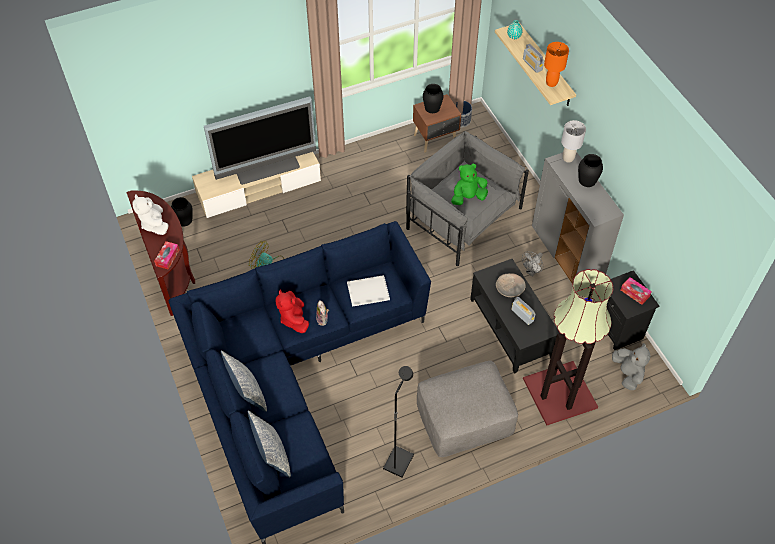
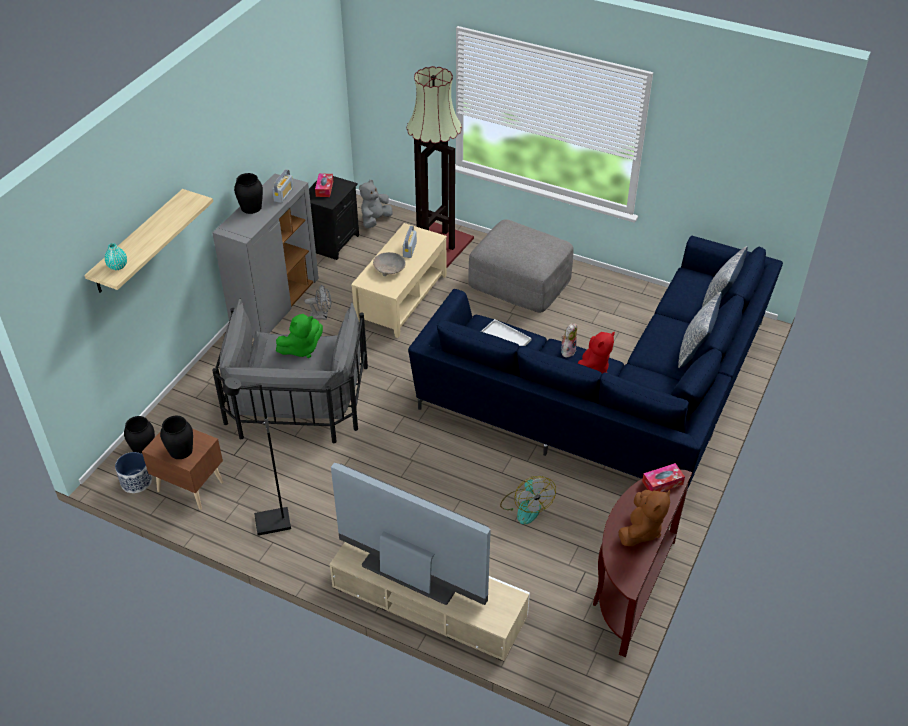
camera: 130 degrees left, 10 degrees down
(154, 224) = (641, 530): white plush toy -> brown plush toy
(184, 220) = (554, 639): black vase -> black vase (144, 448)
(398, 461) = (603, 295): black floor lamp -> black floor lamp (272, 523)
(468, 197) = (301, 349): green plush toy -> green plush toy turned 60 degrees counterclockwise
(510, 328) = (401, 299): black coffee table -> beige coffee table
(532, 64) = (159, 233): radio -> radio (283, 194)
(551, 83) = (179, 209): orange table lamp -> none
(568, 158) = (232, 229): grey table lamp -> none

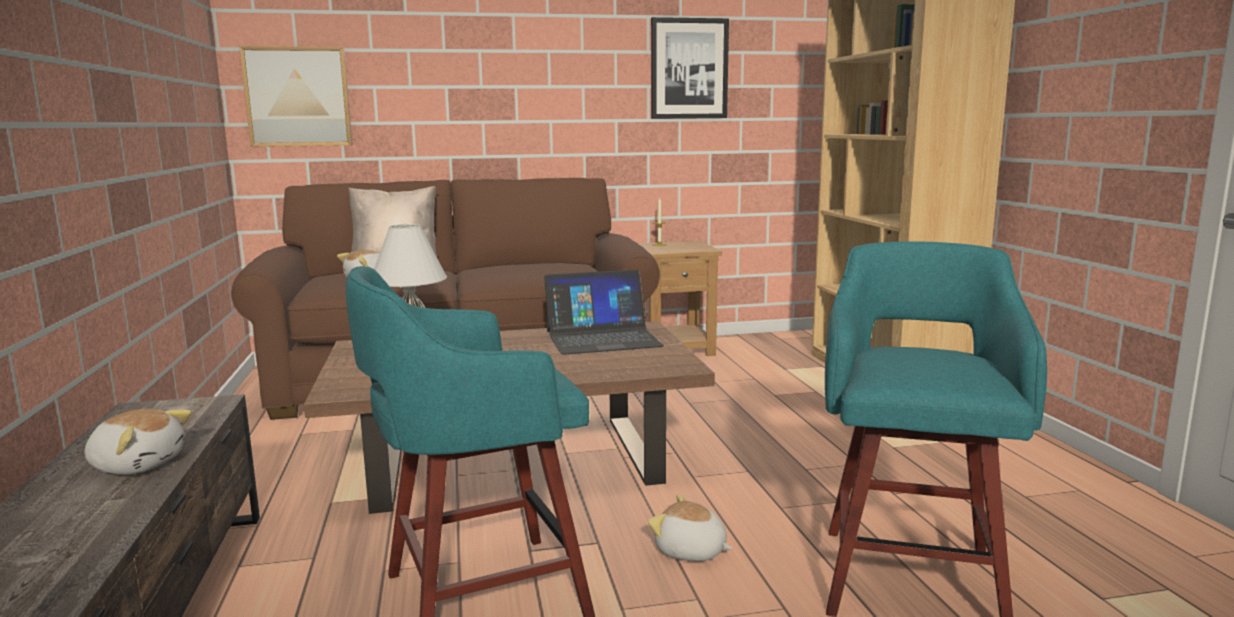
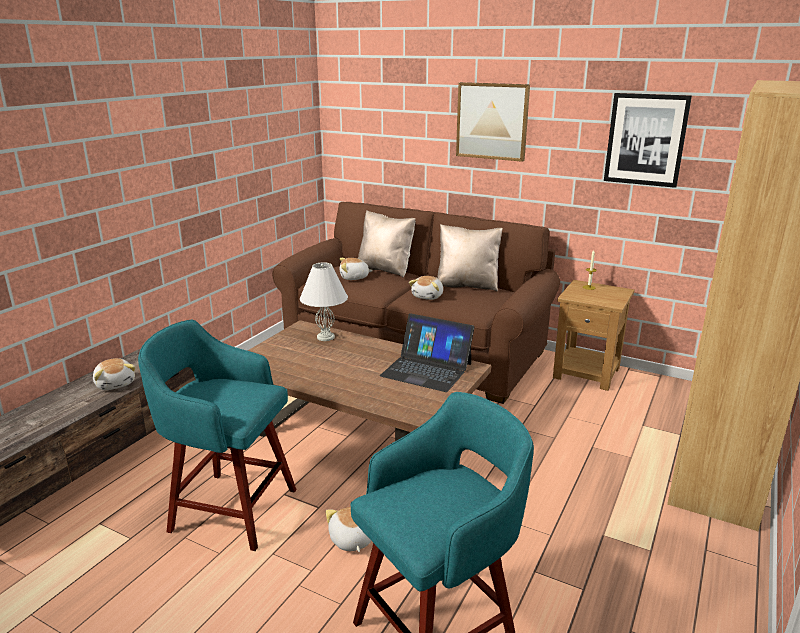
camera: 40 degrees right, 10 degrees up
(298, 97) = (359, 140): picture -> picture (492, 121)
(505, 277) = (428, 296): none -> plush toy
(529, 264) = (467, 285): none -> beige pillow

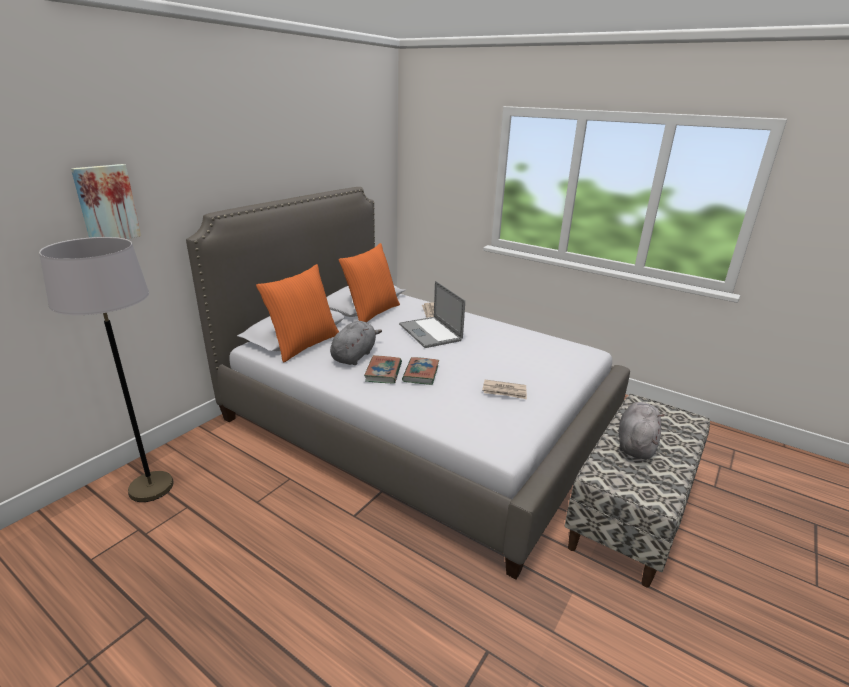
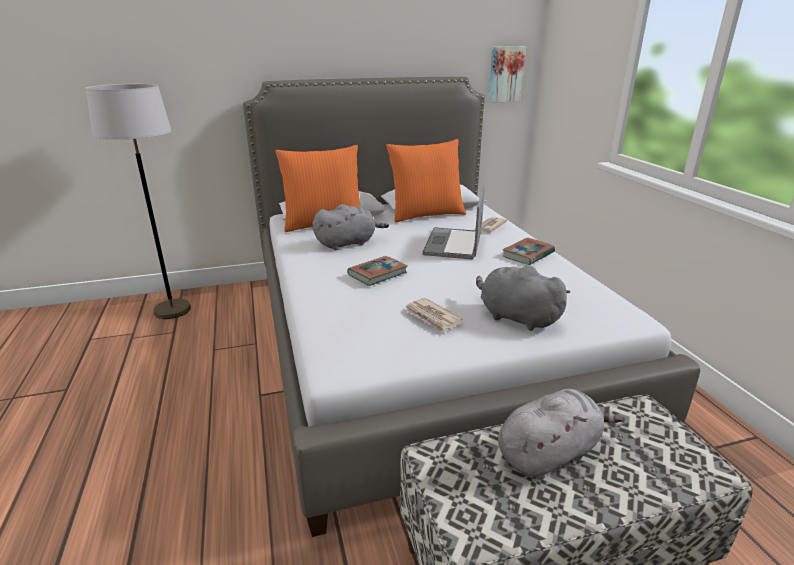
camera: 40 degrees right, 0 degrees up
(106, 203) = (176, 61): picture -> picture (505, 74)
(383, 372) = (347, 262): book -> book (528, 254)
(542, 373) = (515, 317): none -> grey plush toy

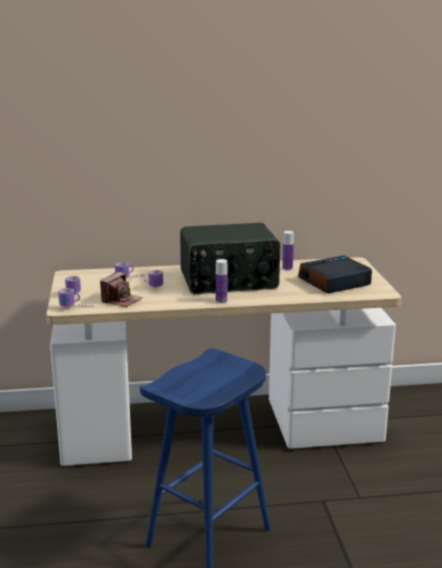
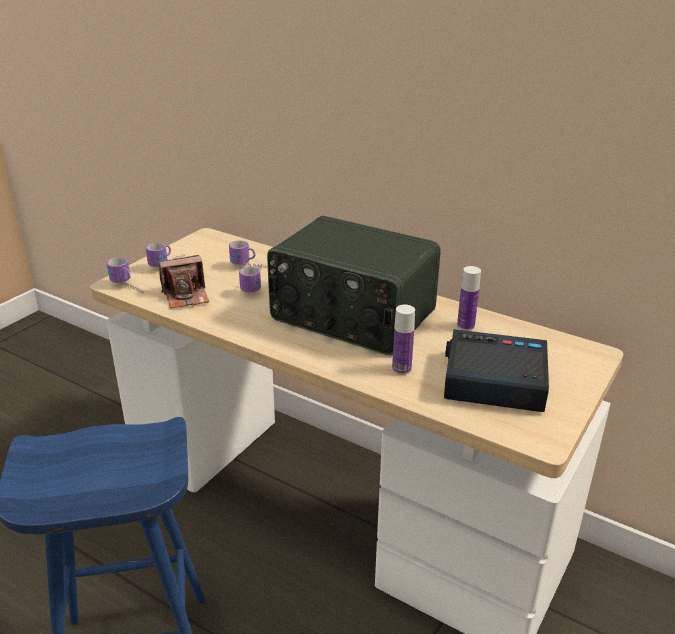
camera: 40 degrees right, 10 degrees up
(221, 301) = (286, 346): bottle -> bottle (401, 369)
-=-=-=-=-
An exact copy of the entries above, with no pictures, is the required answer.

camera: 130 degrees left, 10 degrees down
(154, 224) = (641, 530): white plush toy -> brown plush toy
(184, 220) = (554, 639): black vase -> black vase (144, 448)
(398, 461) = (603, 295): black floor lamp -> black floor lamp (272, 523)
(468, 197) = (301, 349): green plush toy -> green plush toy turned 60 degrees counterclockwise
(510, 328) = (401, 299): black coffee table -> beige coffee table
(532, 64) = (159, 233): radio -> radio (283, 194)
(551, 83) = (179, 209): orange table lamp -> none
(568, 158) = (232, 229): grey table lamp -> none

camera: 40 degrees right, 10 degrees up
(298, 97) = (359, 140): picture -> picture (492, 121)
(505, 277) = (428, 296): none -> plush toy
(529, 264) = (467, 285): none -> beige pillow

camera: 40 degrees right, 0 degrees up
(106, 203) = (176, 61): picture -> picture (505, 74)
(383, 372) = (347, 262): book -> book (528, 254)
(542, 373) = (515, 317): none -> grey plush toy

camera: 40 degrees right, 10 degrees up
(221, 301) = (286, 346): bottle -> bottle (401, 369)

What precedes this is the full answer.